▶ [TASK ITEM A] Please quote the Flow node startup text between "Before starting your" and "newly registered node.", inclusive.
▶ [TASK ITEM B] In the Flow node startup text, what does running sudo journalctl -u flow-YOUR_ROLE accomplish? Answer in one to three sentences.
▶ [TASK ITEM C] Turn the paragraph of the Flow node startup text that begins "Ensure you start your node at the appropriate time" into a short list that keeps its main facts.

▶ [TEXT EXCERPT]
=== Begin Enclosure ===

Before starting your node, ensure it is registered and authorized.
Ensure you start your node at the appropriate time. See Spork Process for when to start up a node following a spork. See Node Bootstrap for when to start up a newly registered node.
Systemd
- Check that your
runtime-conf.env
is at/etc/flow/runtime-conf.env
- Update your environment variables:
source /etc/flow/runtime-conf.env
- Start your service:
sudo systemctl start flow
Verify your Node is Running
Here are a few handy commands that you can use to check if your Flow node is up and running
Systemd
- To get Flow logs:
sudo journalctl -u flow-YOUR_ROLE
- To get the status:
sudo systemctl status flow
● flow-verification.service - Flow Access Node running with Docker
Loaded: loaded (/etc/systemd/system/flow-verification.service; enabled; vendor preset: enabled)
Active: active (running) since Wed 2020-05-20 18:18:13 UTC; 1 day 6h ago
Process: 3207 ExecStartPre=/usr/bin/docker pull gcr.io/flow-container-registry/verification:${FLOW_GO_NODE_VERSION} (code=exited, status=0/SUCCESS)
Main PID: 3228 (docker)
Tasks: 10 (limit: 4915)
Memory: 33.0M
CGroup: /system.slice/flow-verification.service
└─3228 /usr/bin/docker run --rm -v /var/flow/bootstrap:/bootstrap:ro -v /var/flow/data:/data:rw --rm --name flow-go --network host gcr.io/flow-container-registry/verification:candidate8 --nodeid=489f8a4513d5bd8b8b093108fec00327b683db545b37b4ea9153f61b2c0c49dc --bootstrapdir=/bootstrap --datadir=/data/protocol --alpha=1 --bind 0.0.0.0:3569 --loglevel=error
Docker
- To get Flow logs:
sudo docker logs flow-go
- To get the status:
sudo docker ps
$ sudo docker ps
CONTAINER ID IMAGE COMMAND CREATED STATUS PORTS NAMES
1dc5d43385b6 gcr.io/flow-container-registry/verification:candidate8 \"/bin/app --nodeid=4…\" 30 hours ago Up 30 hours flow-go
Monitoring and Metrics
This is intended for operators who would like to see what their Flow nodes are currently doing. Head over to Monitoring Node Health to get setup.

=== End Enclosure ===

▶ [SUPPLIED MATERIAL]
=== Begin Enclosure ===

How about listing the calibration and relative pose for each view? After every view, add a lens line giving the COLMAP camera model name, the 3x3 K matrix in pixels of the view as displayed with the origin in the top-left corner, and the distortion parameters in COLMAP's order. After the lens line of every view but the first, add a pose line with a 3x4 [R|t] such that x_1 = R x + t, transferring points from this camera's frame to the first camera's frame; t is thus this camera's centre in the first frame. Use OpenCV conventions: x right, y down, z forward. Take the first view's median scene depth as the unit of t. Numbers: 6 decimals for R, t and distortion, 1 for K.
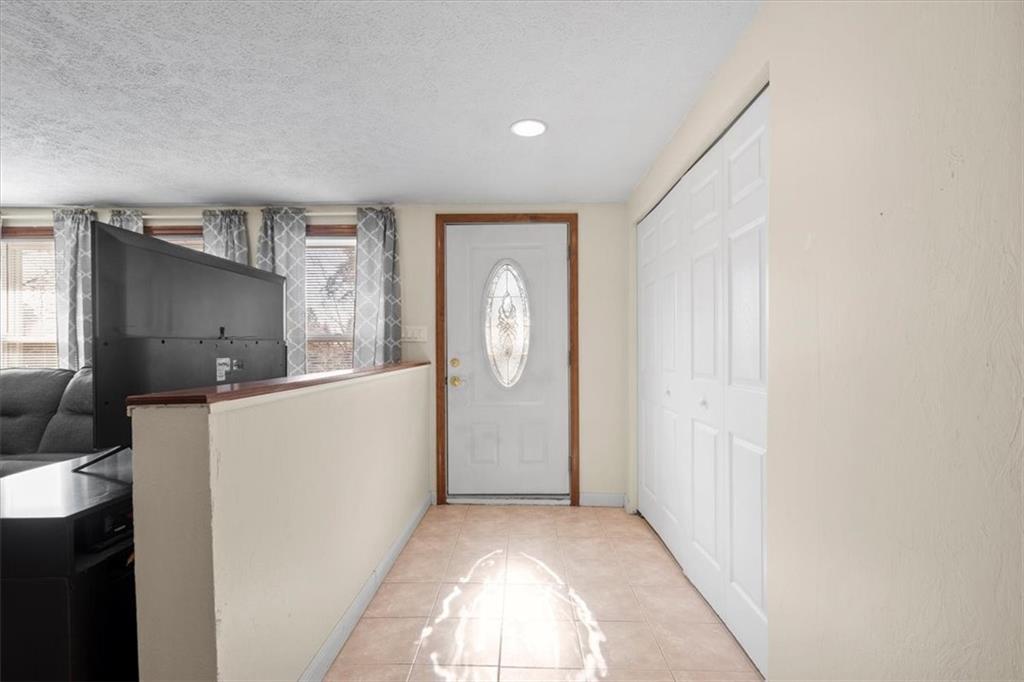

=== End Enclosure ===

▶ [REPLY A]
Before starting your node, ensure it is registered and authorized.
Ensure you start your node at the appropriate time. See Spork Process for when to start up a node following a spork. See Node Bootstrap for when to start up a newly registered node.

▶ [REPLY B] It gets the Flow logs. It is one of the commands the text offers for checking whether a Flow node is up and running under Systemd.

▶ [REPLY C]
Start your node at the appropriate time:
- After a spork: see Spork Process.
- For a newly registered node: see Node Bootstrap.